======== Excerpt to read ========

That's interesting, although when overclocking the 1500 *1600 will be better than the 1600x in price/perf terms, similarly to the 1700 compared to 1700x & 1800x. They all overclock roughly the same. Edit-> But I guess some will want to pay more for the higher clocks out of the box with no tweaking.

A 1500 *1600 paired with a B350 board would be epic performance for not a lot of dollar!


----------



## Dethroy (Mar 30, 2017)

infrared said:


> That's interesting, although when overclocking the 1500 will be better than the 1500x & 1600x in price/perf terms, similarly to the 1700 compared to 1700x & 1800x. They all overclock roughly the same.
> 
> A 1500 paired with a B350 board would be epic performance for not a lot of dollar!


AFAIK there is no R5 1500 non-X SKU.


----------



## Tatty_One (Mar 30, 2017)

infrared said:


> That's interesting, although when overclocking the 1500 will be better than the 1500x & 1600x in price/perf terms, similarly to the 1700 compared to 1700x & 1800x. They all overclock roughly the same.
> 
> A 1500 paired with a B350 board would be epic performance for not a lot of dollar!

======== Data ========

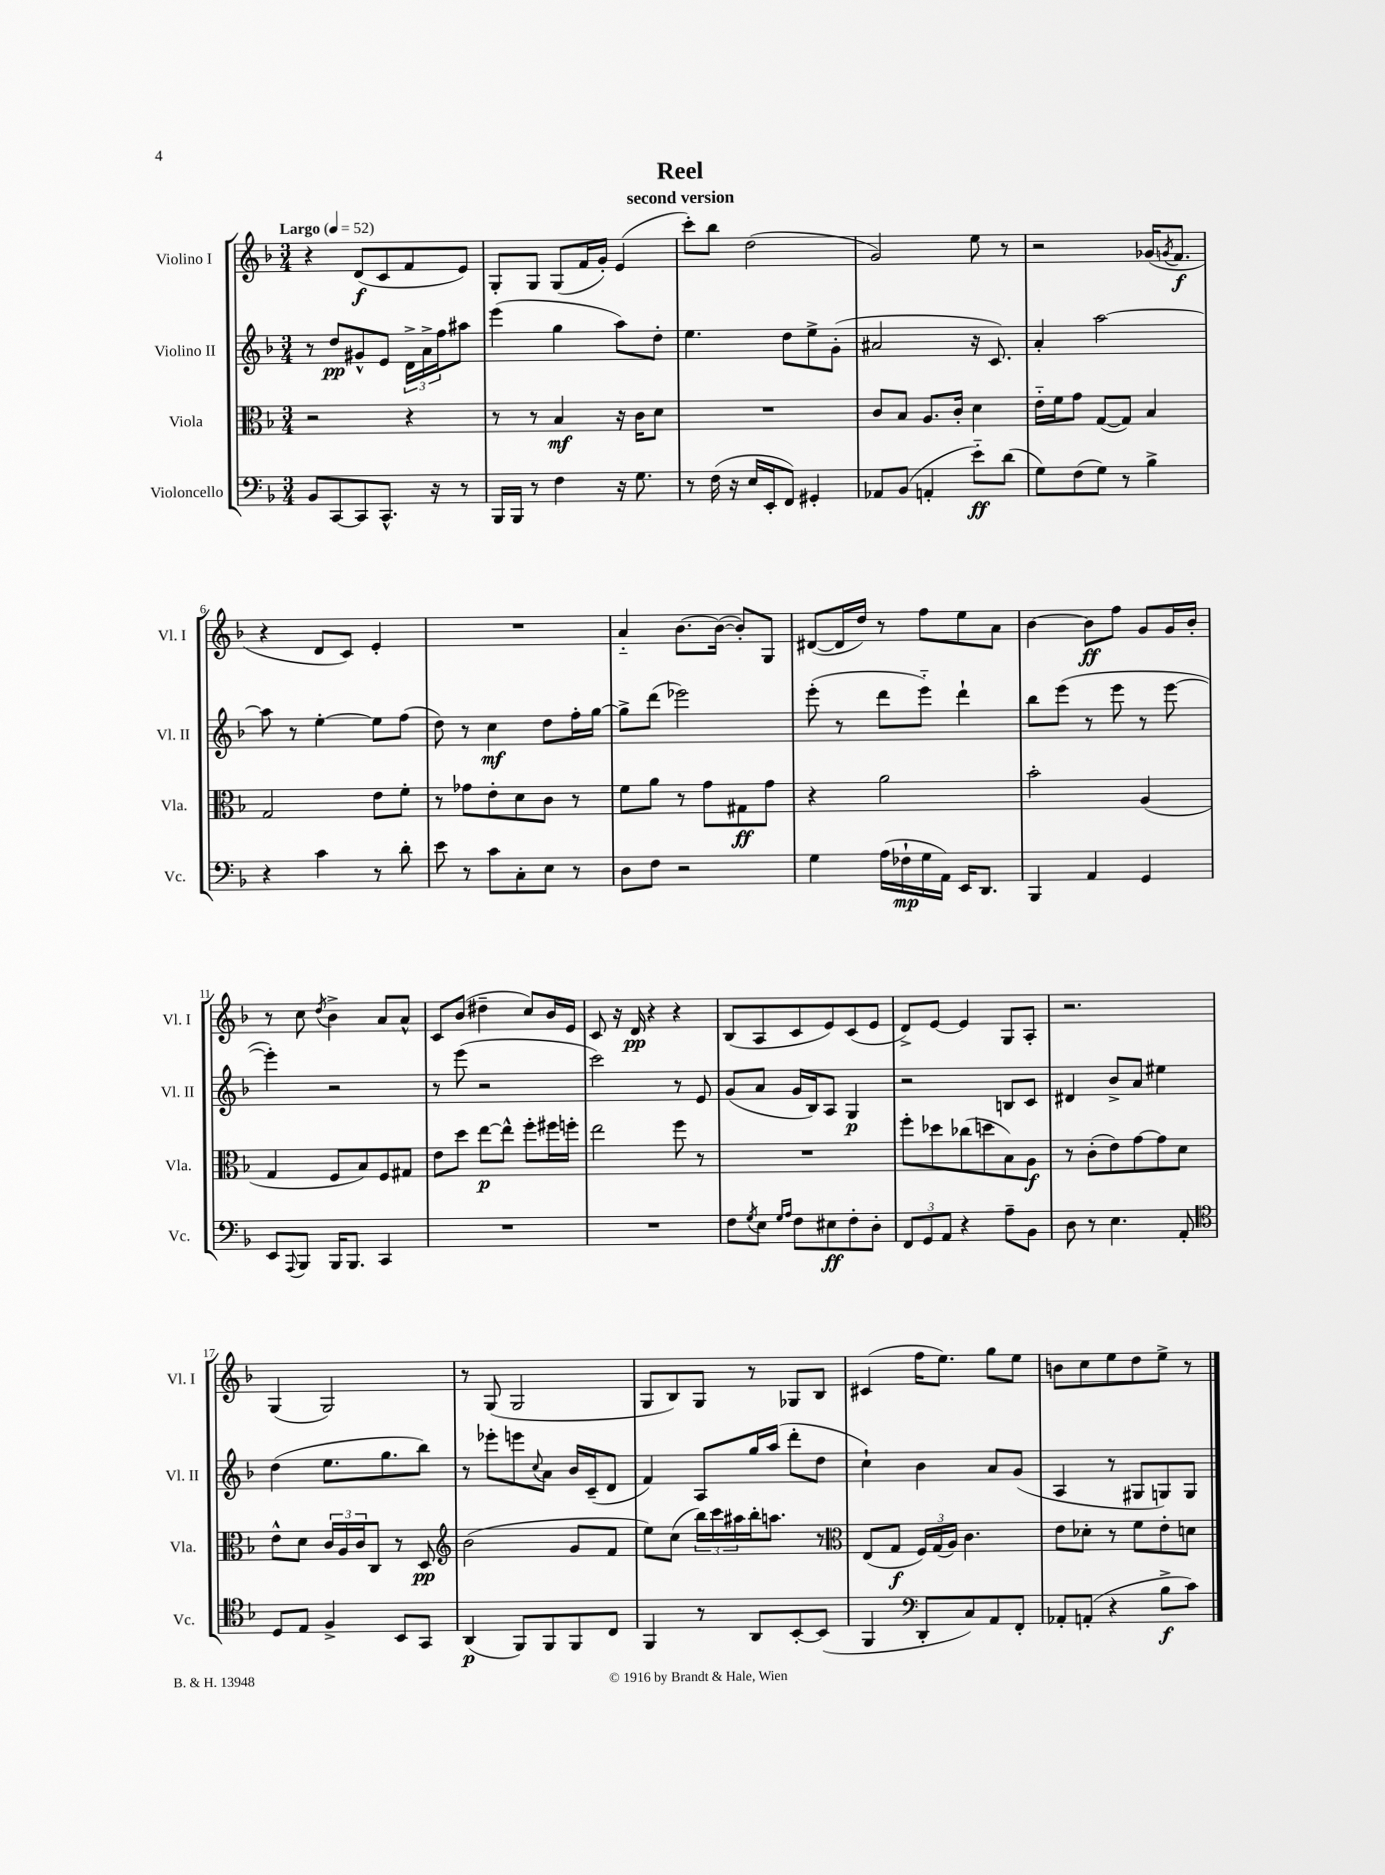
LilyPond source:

========

- **Task list**
[1] Revise the forum excerpt from "That's interesting, although when overclocking the 1500 *1600" to "with no tweaking.", putting "manual tuning" in place of "tweaking".
[2] List every processor model number mentioned in the forum excerpt.
None of the lines is needed for this work.

- **Task-by-task answers**
[1]
That's interesting, although when overclocking the 1500 *1600 will be better than the 1600x in price/perf terms, similarly to the 1700 compared to 1700x & 1800x. They all overclock roughly the same. Edit-> But I guess some will want to pay more for the higher clocks out of the box with no manual tuning.

[2] 1500, 1600, 1600x, 1700, 1700x, 1800x, 1500x